Quelldokument:
=-=-=-=-=
Klappentext
Wohin gehen wir, wenn wir nirgendwo mehr hinkönnen?
Kerrybrook ist Janas Lieblingswelt: Ein idyllisches Fischerdorf mit viel Grün und geduckten Häuschen. Es gibt Schafe, gemütliche Pubs und vom Meer her weht ein kühler Wind. Manchmal lässt Jana es regnen. Meistens dann, wenn es an ihrem Arbeitsplatz mal wieder so heiß ist, dass man kaum mehr atmen kann.
Jana ist Weltendesignerin. An ihrer Designstation entstehen alternative Realitäten, die sich so echt anfühlen wie das reale Leben: Fantasyländer, Urzeitkontinente, längst zerstörte Städte. Aber dann passiert ausgerechnet in Kerrybrook, der friedlichsten Welt von allen, ein spektakuläres Verbrechen. Und Jana ist gezwungen zu handeln …
Meine Meinung
Die Idee dahinter ist nicht neu: virtuelle Welten in der Zukunft, in die man sich mittels einem Ganzkörperanzugs und Helm einloggt und tatsächlich darin "lebt", ein Traum für so manchen Nerd und leider die Zukunft für die Menschen in Ursula Poznanskis neuem Thriller.
Da die Natur auf der Erde sich aufgrund Klimaveränderungen stark verändert hat, ist ein Leben in vielen Gebieten kaum möglich. Die Lösung: viele Menschen bzw. deren Körpern lagern sozusagen in Wohndepots, versorgt durch Nährlösungen, und verbringen ihre Zeit in diesen virtuellen Welten. Hier könne sie ihr Aussehen verändern, ihren Status, Zugänge zu anderen Welten erspielen und die unterschiedlichsten Leben ausprobieren. Nach dem Schlafen wachen sie allerdings in ihren Kammern auf und müssen immerhin 40 Minuten in der Realität verbringen. Ein grausames "Erwachen" für viele, da die Illusion um vielfaches angenehmer ist.
ZitatAuch das ist ein Grund, warum die Menschen keine Lust mehr auf die Realität haben. Hier sind sie ungelenker, behäbiger und - nennen wir es ruhig beim Namen - hässlicher.
Zitat Seite 24
Die 17jährige Jana gehört zu den wenigen, die noch hauptsächlich in der Realität leben. Sie arbeitet als "Weltenschöpferin" und konstruiert an Computern Schauplätze, in die die Menschen sich einloggen können.
Einerseits eine sehr faszinierende Vorstellung, je nach Lust und Laune zwischen Welten zu wechseln, ob idyllisches Landleben, historisches Setting wie bei Jane Austen oder aufregende Begegnungen mit Dinosauriern in der Kreidezeit ... für jeden Geschmack ist etwas dabei! Aber auch Kriegs- und Zombieszenarien stehen zur Auswahl, doch nicht jeder wird zu jeder Welt zugelassen. Es gibt Persönlichkeitsprofile, die den Zutritt nur jenen gewähren, die vom Charakter in diese Welten passen.
=-=-=-=-=
Daten zur Auswertung:
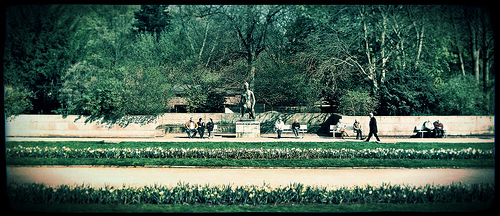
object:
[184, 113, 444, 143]
people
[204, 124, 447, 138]
bench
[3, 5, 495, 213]
park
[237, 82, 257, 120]
statue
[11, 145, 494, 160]
flowers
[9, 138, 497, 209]
row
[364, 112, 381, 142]
man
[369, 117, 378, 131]
jacket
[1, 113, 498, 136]
wall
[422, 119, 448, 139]
sitters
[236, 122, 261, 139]
stand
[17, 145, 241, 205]
group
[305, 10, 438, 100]
branches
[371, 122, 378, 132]
black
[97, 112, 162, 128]
shade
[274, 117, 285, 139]
person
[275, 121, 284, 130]
shirt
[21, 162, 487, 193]
pond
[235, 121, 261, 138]
pedestal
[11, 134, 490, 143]
sidewalk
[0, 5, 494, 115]
tree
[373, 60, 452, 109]
leaves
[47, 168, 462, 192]
water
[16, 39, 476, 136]
background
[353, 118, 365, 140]
man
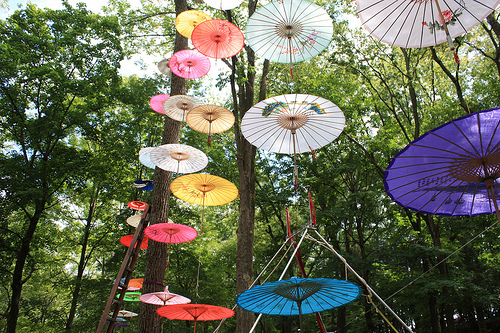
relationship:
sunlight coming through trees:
=-=-=-=-=
Aufgabenstellung: Schreiben Sie aus der Buchbesprechung den Abschnitt wortgetreu ab, der mit den Worten „Zitat Seite 24“ einsetzt und mit „sich einloggen können.“ schließt. Die Datensätze werden hierfür nicht benötigt.

Lösung:
Zitat Seite 24
Die 17jährige Jana gehört zu den wenigen, die noch hauptsächlich in der Realität leben. Sie arbeitet als "Weltenschöpferin" und konstruiert an Computern Schauplätze, in die die Menschen sich einloggen können.